The analysis, shown in Table One below, also shows the importance saving early – reaching the £57,441.79 needed in five years’ time would require much higher contributions of up to £888.29 per month.

By comparison, the average easy access ISA rate at present is just 1.11% while the best easy access savings account pays 1.55% a year.(2) Using these rates, parents would have to save £310.96 and £298.58 a month respectively to reach the £74,307.08 target by 2034.

The calculations assume an annualised return of 3% a year after charges.(3) A medium risk portfolio is designed to produce investment returns to beat inflation over the medium to longer term, ie greater than five years. A higher risk portfolio would offer the potential to achieve a higher rate of return and therefore less contributions but savers would have to be comfortable with more volatility.

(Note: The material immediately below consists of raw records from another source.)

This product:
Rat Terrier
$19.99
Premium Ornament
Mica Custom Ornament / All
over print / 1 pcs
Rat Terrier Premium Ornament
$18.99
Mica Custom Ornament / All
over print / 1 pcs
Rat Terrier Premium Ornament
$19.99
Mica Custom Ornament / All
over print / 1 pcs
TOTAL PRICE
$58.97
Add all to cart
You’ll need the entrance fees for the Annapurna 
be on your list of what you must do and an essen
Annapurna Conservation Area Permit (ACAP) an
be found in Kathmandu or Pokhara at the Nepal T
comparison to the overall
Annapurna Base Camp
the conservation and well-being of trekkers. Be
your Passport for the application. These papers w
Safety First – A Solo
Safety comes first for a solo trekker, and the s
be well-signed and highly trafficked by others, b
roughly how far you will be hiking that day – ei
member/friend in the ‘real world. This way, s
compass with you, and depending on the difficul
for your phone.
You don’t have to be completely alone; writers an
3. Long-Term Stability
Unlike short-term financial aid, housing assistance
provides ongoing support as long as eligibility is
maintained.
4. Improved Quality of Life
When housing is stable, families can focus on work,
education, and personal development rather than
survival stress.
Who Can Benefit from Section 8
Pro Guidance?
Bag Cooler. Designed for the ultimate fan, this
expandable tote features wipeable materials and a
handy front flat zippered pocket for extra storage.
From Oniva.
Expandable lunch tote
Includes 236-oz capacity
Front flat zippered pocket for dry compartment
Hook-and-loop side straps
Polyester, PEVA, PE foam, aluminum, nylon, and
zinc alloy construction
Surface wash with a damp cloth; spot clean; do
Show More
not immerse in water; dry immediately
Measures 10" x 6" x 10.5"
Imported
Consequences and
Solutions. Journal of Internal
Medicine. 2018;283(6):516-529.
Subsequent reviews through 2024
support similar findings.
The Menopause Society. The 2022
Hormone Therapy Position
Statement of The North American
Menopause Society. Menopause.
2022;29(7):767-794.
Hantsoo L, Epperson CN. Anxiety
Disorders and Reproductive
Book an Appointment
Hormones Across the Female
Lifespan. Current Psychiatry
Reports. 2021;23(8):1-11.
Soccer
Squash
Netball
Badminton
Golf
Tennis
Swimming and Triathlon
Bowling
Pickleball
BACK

Stuart Dyer, rplan.co.uk’s Chief Investment Officer, said: “The cost of studying at university has increased dramatically over the last few years and many parents or grandparents want to help contribute. Parents and grandparents that are prepared to invest at an early stage can typically take more risk. However, even with an 18-year time horizon parents may not feel comfortable with a high-risk approach to investing for their children’s education. Investments typically offer the potential for better returns than cash, though, even when a medium or lower risk approach is selected.

“Saving monthly helps to diversify risk over time – it also allows investors to take advantage of downturns in the market by providing the opportunity to buy investments at cheaper valuations over the long term, known as pound-cost averaging. Our analysis also shows how allowing as much time as possible for investments to grow is key: shortening the time to invest can have a major impact on just how much needs to be saved each month.”